Ukraine Lawmakers Pass Election Bills

KIEV, Ukraine -- Ukrainian lawmakers on Friday finished passing a series of bills needed to hold early parliamentary elections, a significant step toward resolving the country's political crisis that some had feared would spill over into violence.

President of Ukraine Viktor Yushchenko (R), meets with Prime Minister Viktor Yanukovich (L), and Secretary of the National Security and Defence Council Ivan Plyushch (C), in Kiev, Ukraine, Friday, June 1, 2007.

"We unblocked the way for elections," said Ksenia Lyapina, a lawmaker allied with President Viktor Yushchenko.

Under an agreement between Yushchenko and his rival, Prime Minister Viktor Yanukovych, the elections are to be held in the former Soviet republic Sept. 30.

Ukraine's political tensions amid a persistent power struggle soared after Yushchenko's April 2 order to dissolve parliament, which he said was necessary because Yanukovych's majority coalition was allegedly trying to usurp power.

Yanukovych and his supporters refused to recognize the order, calling it unconstitutional.

The argument escalated sharply a week ago when the president fired prosecutor-general Svyatoslav Piskun, a member of Yanukovych's party, and the Interior Ministry, led by another Yanukovych ally, sent police to Piskun's office to prevent his eviction.

Yushchenko in turn claimed command of the Interior Ministry's troops and ordered some squads sent to the capital, raising concern that an armed confrontation between the factions would break out.

Tensions cooled when the president and premier on Sunday reached agreement on calling early elections, but that was followed by days of wrangling in parliament over the enabling legislation.

Although the legislation was finally adopted about an hour before the deadline set by Yushchenko, uncertainty remained about how long the current parliament would exist.

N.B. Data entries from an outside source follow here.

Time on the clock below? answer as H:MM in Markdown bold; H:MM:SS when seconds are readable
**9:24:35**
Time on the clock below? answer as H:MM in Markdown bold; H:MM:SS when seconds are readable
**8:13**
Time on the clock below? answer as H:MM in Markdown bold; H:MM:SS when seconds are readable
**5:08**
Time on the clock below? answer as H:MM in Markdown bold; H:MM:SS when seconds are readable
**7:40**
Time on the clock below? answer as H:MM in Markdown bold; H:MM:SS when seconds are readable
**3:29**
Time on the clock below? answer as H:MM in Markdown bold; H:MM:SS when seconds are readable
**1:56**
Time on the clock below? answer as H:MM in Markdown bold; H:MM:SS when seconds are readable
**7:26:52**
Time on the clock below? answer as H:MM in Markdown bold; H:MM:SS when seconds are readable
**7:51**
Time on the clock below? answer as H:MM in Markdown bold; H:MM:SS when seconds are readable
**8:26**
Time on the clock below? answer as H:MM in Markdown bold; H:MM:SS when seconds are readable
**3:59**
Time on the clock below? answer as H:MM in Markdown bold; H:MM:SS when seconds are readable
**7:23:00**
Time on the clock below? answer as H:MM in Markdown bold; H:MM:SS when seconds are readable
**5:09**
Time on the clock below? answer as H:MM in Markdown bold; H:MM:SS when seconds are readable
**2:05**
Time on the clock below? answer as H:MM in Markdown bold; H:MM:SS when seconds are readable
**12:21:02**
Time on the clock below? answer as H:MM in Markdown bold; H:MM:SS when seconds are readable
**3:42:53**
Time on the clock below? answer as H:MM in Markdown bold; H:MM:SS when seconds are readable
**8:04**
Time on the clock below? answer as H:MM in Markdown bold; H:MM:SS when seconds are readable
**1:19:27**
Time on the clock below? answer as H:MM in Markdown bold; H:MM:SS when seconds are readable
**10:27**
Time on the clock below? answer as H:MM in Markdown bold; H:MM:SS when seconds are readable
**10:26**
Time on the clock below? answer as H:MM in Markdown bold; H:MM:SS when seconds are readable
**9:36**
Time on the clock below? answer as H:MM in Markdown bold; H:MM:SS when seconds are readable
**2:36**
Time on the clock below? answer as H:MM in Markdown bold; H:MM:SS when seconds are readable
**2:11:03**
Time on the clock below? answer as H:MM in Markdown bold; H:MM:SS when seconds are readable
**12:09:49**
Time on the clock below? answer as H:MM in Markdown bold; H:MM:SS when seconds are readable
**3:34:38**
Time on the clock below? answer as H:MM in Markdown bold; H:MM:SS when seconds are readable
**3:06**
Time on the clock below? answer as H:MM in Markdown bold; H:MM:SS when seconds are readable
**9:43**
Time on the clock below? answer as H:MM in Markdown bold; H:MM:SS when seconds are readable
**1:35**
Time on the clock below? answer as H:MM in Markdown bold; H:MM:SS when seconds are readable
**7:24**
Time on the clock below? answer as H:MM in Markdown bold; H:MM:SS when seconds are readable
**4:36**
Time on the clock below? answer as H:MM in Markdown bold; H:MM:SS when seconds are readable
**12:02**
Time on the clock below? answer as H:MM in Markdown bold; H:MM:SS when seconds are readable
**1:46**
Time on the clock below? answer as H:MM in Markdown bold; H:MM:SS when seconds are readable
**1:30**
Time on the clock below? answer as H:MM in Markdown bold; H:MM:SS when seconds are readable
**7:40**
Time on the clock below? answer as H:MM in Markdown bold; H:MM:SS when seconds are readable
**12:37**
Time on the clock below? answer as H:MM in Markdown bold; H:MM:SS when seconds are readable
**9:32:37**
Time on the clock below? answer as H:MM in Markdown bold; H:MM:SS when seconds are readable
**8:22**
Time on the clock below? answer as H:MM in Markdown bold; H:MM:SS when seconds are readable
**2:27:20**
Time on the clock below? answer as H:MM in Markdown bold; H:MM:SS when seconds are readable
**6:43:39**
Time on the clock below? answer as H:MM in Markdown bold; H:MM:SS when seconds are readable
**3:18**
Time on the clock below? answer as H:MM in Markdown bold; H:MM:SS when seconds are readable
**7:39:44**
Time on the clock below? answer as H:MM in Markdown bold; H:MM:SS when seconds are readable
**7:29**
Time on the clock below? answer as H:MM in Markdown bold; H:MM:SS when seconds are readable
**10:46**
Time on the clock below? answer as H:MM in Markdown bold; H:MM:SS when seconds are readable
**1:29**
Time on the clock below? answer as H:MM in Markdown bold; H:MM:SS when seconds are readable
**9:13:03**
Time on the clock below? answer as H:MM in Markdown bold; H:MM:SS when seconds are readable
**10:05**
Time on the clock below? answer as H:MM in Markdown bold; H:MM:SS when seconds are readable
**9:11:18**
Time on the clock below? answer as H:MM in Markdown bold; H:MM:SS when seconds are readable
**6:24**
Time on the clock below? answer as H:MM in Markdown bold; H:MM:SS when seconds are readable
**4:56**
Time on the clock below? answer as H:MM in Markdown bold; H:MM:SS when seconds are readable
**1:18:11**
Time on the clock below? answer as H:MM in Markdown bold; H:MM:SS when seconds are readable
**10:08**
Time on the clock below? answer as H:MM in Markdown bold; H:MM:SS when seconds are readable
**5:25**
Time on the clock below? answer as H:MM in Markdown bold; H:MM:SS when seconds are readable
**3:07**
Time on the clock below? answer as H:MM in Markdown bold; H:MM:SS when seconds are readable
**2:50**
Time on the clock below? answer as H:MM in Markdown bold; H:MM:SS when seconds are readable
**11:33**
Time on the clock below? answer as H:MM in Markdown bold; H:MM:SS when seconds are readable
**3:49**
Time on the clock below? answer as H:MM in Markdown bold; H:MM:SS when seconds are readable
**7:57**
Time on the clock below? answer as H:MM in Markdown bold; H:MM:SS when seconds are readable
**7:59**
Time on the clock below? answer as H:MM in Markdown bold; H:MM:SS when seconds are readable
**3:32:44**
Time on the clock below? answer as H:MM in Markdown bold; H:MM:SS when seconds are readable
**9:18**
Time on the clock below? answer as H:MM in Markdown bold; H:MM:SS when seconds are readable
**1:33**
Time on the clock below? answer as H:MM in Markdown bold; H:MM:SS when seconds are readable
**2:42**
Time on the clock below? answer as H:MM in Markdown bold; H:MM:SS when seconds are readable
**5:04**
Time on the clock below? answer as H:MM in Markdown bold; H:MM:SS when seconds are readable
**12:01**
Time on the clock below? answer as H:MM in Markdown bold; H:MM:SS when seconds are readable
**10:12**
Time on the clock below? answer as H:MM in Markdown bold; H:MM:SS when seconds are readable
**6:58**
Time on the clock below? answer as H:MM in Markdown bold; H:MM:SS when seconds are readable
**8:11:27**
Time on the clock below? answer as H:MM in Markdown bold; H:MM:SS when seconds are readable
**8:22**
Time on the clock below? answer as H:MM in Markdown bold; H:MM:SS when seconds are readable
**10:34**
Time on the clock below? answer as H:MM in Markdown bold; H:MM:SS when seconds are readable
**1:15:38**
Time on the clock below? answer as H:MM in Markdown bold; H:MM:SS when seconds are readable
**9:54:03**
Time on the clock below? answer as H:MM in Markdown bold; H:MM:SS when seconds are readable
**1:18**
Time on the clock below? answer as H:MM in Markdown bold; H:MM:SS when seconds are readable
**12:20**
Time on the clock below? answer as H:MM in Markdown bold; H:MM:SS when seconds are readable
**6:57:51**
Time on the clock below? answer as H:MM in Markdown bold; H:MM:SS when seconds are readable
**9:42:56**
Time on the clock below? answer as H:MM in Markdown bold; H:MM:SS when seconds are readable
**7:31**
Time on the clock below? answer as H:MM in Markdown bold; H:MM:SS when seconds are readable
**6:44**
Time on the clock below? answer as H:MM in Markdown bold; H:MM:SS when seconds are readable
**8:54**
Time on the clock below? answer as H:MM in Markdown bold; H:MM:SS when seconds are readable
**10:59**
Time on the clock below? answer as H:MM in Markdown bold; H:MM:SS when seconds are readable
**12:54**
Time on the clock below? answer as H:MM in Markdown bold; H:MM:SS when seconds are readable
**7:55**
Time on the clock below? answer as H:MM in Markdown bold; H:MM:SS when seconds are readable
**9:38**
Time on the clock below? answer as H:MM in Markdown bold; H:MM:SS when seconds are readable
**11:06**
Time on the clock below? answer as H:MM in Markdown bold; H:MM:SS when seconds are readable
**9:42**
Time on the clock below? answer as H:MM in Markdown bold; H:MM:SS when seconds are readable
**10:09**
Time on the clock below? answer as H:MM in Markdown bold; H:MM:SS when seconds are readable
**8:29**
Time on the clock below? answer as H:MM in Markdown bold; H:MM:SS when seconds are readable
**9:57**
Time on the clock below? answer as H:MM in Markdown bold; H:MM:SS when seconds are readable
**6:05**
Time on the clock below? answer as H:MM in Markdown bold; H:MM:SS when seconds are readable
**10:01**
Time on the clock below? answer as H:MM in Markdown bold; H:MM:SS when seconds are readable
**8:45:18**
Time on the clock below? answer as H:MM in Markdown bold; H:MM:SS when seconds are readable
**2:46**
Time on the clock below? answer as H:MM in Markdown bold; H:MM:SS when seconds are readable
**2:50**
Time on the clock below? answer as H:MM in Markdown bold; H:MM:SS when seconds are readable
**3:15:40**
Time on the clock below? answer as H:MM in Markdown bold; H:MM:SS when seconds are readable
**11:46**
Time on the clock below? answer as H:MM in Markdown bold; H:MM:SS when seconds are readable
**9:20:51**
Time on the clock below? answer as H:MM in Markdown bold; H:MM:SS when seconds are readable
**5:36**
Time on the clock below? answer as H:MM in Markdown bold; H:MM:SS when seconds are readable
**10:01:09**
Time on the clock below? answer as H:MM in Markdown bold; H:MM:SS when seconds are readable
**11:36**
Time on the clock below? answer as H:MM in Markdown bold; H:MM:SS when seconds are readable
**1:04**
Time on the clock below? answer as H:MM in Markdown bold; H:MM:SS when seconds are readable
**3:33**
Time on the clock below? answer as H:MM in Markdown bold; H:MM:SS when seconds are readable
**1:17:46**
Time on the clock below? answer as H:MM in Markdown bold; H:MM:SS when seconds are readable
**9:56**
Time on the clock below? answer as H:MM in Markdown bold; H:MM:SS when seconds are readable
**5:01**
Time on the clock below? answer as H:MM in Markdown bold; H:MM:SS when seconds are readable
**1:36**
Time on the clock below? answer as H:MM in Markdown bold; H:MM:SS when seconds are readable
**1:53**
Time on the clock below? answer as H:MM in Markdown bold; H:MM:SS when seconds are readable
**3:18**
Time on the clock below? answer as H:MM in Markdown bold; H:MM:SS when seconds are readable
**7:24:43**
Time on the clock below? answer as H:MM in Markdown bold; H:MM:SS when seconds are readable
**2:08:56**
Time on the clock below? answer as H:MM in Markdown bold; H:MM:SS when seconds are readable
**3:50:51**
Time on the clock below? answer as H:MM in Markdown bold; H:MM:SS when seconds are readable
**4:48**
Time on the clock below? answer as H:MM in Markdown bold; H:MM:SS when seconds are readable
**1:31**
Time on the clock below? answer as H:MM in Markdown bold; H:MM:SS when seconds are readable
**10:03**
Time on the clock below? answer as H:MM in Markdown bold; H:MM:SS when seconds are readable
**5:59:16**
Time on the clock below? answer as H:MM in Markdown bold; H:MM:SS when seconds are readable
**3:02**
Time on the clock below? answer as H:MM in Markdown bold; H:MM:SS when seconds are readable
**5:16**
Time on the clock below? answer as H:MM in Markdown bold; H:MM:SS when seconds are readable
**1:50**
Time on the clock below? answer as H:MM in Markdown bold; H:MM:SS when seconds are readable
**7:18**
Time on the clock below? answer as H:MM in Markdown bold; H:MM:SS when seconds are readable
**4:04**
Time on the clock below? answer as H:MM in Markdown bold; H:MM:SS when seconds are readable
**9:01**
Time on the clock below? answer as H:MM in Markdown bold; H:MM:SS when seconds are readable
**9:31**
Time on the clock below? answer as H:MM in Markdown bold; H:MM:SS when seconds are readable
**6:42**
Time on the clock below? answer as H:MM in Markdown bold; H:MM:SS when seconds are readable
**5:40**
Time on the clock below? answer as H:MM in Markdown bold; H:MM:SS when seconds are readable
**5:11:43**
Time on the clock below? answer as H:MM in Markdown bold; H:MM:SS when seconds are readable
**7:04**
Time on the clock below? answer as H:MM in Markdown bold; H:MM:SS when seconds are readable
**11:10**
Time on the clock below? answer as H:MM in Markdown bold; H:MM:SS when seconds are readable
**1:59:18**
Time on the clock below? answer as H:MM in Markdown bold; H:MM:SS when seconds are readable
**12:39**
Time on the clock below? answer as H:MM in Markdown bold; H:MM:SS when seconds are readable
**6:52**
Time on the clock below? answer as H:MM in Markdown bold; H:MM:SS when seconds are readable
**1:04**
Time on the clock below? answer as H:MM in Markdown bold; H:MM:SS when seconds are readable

A Yanukovych ally, Oleksandr Peklushenko, said the legislature would continue to work.

But the parliament would be dissolved if 151 of its 450 members resign, and Yushchenko backers say 168 deputies are ready to do that.

The dispute has been closely watched in both the West and Russia.

The country of 47 million had long been within Moscow's sphere of influence, but Yushchenko aims to move it West and gain eventual membership in NATO and the European Union.

Yanukovych is seen as more oriented toward Russia.

Yushchenko and Yanukovych were bitter rivals in Ukraine's 2004 presidential election. Yanukovych was declared the winner of a fraud-riddled vote that sparked mass protests known as the Orange Revolution.

Yushchenko won a court-ordered repeat of the balloting, but Yanukovych returned to prominence last year when his party won the largest share of seats in parliament and he formed a majority coalition.